▶ [Data in this exercise]:
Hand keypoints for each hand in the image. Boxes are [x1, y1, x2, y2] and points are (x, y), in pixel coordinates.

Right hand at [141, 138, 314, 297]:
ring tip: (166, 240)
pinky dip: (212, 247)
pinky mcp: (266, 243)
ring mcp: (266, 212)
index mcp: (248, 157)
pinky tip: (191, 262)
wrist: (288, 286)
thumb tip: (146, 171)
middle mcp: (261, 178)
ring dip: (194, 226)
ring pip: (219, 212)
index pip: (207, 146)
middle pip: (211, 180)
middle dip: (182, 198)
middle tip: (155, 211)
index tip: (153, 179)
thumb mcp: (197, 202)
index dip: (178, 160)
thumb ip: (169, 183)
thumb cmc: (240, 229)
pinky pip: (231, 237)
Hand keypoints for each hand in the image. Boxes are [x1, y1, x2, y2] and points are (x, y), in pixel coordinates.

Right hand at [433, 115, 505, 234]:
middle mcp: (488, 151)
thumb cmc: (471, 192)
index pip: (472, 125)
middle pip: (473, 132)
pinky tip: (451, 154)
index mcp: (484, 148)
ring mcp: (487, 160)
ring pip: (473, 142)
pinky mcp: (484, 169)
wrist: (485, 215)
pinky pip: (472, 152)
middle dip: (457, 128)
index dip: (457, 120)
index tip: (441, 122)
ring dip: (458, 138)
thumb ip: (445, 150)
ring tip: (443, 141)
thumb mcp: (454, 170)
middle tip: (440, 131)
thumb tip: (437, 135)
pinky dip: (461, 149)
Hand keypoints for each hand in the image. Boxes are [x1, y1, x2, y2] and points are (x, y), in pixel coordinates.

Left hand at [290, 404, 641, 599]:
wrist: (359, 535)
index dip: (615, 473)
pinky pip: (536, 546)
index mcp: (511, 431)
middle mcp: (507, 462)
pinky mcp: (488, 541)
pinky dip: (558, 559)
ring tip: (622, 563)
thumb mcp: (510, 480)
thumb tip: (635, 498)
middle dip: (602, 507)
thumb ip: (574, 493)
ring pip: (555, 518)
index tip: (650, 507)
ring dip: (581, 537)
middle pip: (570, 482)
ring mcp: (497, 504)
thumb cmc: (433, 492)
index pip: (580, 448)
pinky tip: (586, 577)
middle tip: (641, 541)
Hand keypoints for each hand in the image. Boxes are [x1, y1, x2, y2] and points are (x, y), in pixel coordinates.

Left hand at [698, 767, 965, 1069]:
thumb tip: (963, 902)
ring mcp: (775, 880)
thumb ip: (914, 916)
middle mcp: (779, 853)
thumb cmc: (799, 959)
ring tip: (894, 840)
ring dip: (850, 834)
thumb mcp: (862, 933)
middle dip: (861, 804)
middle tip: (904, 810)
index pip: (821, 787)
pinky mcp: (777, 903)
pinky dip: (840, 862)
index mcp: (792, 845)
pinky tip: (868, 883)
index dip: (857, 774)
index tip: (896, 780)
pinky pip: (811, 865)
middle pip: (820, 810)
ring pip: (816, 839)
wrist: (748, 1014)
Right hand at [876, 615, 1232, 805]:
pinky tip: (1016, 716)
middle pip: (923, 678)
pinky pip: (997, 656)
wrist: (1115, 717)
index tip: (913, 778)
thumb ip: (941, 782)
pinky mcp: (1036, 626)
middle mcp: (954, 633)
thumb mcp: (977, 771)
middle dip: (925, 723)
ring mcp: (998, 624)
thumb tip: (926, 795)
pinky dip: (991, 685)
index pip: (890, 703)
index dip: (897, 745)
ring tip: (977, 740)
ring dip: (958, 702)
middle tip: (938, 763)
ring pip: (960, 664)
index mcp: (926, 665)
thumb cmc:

▶ [Task brief]: Type the records out again. Match them exactly.

▶ [Output of the exercise]:
Hand keypoints for each hand in the image. Boxes are [x1, y1, x2, y2] and points are (x, y), in pixel coordinates.

Right hand at [141, 138, 314, 297]:
ring tip: (166, 240)
pinky dip: (212, 247)
pinky mcp: (266, 243)
ring mcp: (266, 212)
index mcp: (248, 157)
pinky tip: (191, 262)
wrist: (288, 286)
thumb tip: (146, 171)
middle mcp: (261, 178)
ring dip: (194, 226)
ring pip: (219, 212)
index pip: (207, 146)
middle pip: (211, 180)
middle dip: (182, 198)
middle tip: (155, 211)
index tip: (153, 179)
thumb mcp: (197, 202)
index dip: (178, 160)
thumb ip: (169, 183)
thumb cmc: (240, 229)
pinky pip: (231, 237)
Hand keypoints for each hand in the image. Boxes are [x1, y1, x2, y2] and points are (x, y), in pixel coordinates.

Right hand at [433, 115, 505, 234]:
middle mcp: (488, 151)
thumb cmc: (471, 192)
index pip: (472, 125)
middle pip: (473, 132)
pinky tip: (451, 154)
index mcp: (484, 148)
ring mcp: (487, 160)
ring pip: (473, 142)
pinky mcp: (484, 169)
wrist: (485, 215)
pinky pip: (472, 152)
middle dip: (457, 128)
index dip: (457, 120)
index tip: (441, 122)
ring dip: (458, 138)
thumb ip: (445, 150)
ring tip: (443, 141)
thumb mcp: (454, 170)
middle tip: (440, 131)
thumb tip: (437, 135)
pinky dip: (461, 149)
Hand keypoints for each hand in the image. Boxes are [x1, y1, x2, y2] and points are (x, y), in pixel coordinates.

Left hand at [290, 404, 641, 599]:
wrist: (359, 535)
index dip: (615, 473)
pinky pip: (536, 546)
index mcp: (511, 431)
middle mcp: (507, 462)
pinky mcp: (488, 541)
pinky dip: (558, 559)
ring tip: (622, 563)
thumb mcp: (510, 480)
thumb tip: (635, 498)
middle dip: (602, 507)
thumb ip: (574, 493)
ring pip: (555, 518)
index tip: (650, 507)
ring dip: (581, 537)
middle pip: (570, 482)
ring mcp: (497, 504)
thumb cmc: (433, 492)
index pip: (580, 448)
pinky tip: (586, 577)
middle tip: (641, 541)
Hand keypoints for each hand in the image. Boxes are [x1, y1, x2, y2] and points are (x, y), in pixel coordinates.

Left hand at [698, 767, 965, 1069]:
thumb tip: (963, 902)
ring mcp: (775, 880)
thumb ip: (914, 916)
middle mcp: (779, 853)
thumb cmc: (799, 959)
ring tip: (894, 840)
ring dip: (850, 834)
thumb mcp: (862, 933)
middle dip: (861, 804)
middle tip: (904, 810)
index pip: (821, 787)
pinky mcp: (777, 903)
pinky dip: (840, 862)
index mcp: (792, 845)
pinky tip: (868, 883)
index dip: (857, 774)
index tip: (896, 780)
pinky pip: (811, 865)
middle pip: (820, 810)
ring pip: (816, 839)
wrist: (748, 1014)
Right hand at [876, 615, 1232, 805]:
pinky tip: (1016, 716)
middle pip: (923, 678)
pinky pip: (997, 656)
wrist: (1115, 717)
index tip: (913, 778)
thumb ip: (941, 782)
pinky mcp: (1036, 626)
middle mcp: (954, 633)
thumb mcp: (977, 771)
middle dip: (925, 723)
ring mcp: (998, 624)
thumb tip: (926, 795)
pinky dip: (991, 685)
index pip: (890, 703)
index dip: (897, 745)
ring tip: (977, 740)
ring dip: (958, 702)
middle tip: (938, 763)
ring pip: (960, 664)
index mcp: (926, 665)
thumb cmc:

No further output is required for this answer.